Notre réponse : Certains territoires feront dans l’avenir preuve d’une plus grand résilience aux chocs que d’autres. Si la France mettait en pratique la sobriété partagée, elle aurait une avance par rapport aux pays empêtrés dans le productivisme. Mais on préfère, business as usual, la décroissance subie plutôt qu’une vision du long terme.
C’est vrai qu’ Olivier Hamant ne révolutionne pas grand chose avec cette tribune au MONDE. Qu’il faille arrêter enterrer le «développement durable», bien sûr.
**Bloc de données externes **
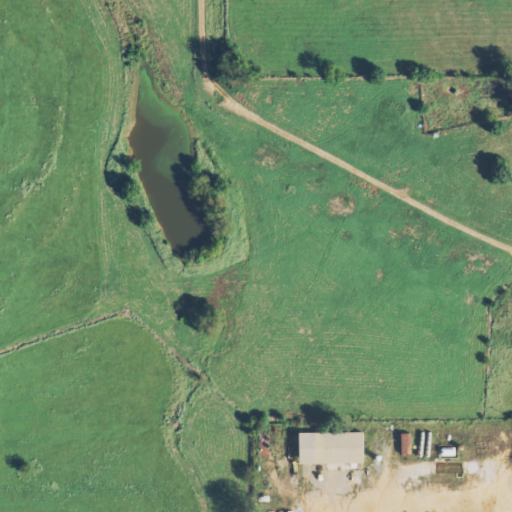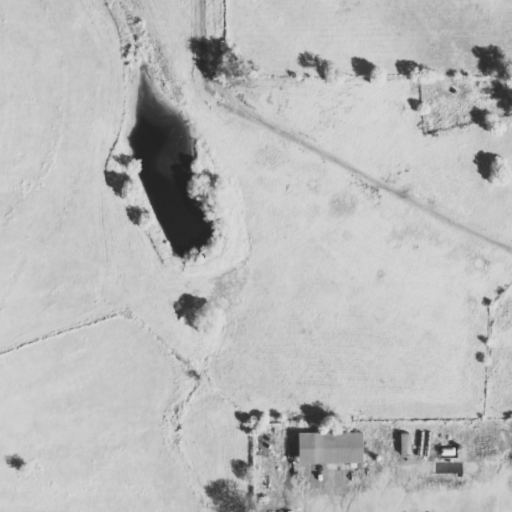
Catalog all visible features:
building: (329, 446)
building: (337, 448)
road: (402, 500)
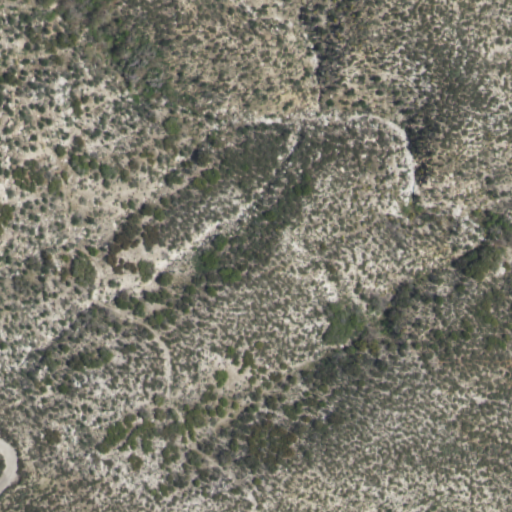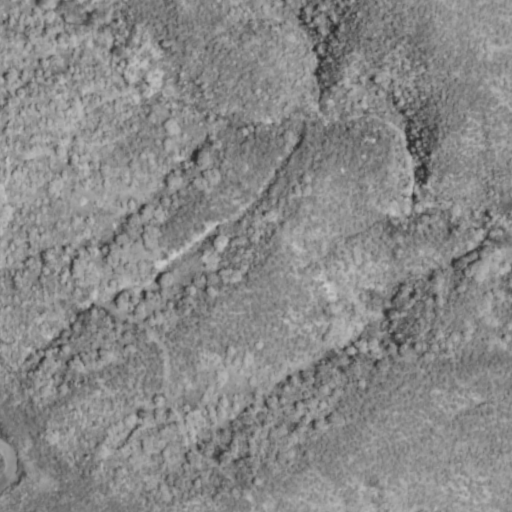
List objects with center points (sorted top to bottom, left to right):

Par contre qu’est-ce que ça change qu’on parle de «crise» au lieu de «réchauffement» ou de «changement», climatique. D’autant plus que le mot «crise» porte l’idée que le problème n’est que passager, comme la crise d’adolescence ou la crise d’hémorroïdes.
Pour la résilience, l’adaptation, la sobriété partagée… pour moi c’est pareil.
Bien sûr qu’il faut s’habituer à vivre avec moins. Mais à part ça, bien malin celui qui pourrait dire qu’elle serait la meilleure façon de faire, en attendant.
Comme toujours, certains s’en sortiront mieux que d’autres. Mieux vaut être solide et bien portant, bien préparé, plutôt qu’au bout du rouleau, c’est sûr. Mais même si je l’étais, je n’irais pas pour autant me construire un bunker sur une île déserte.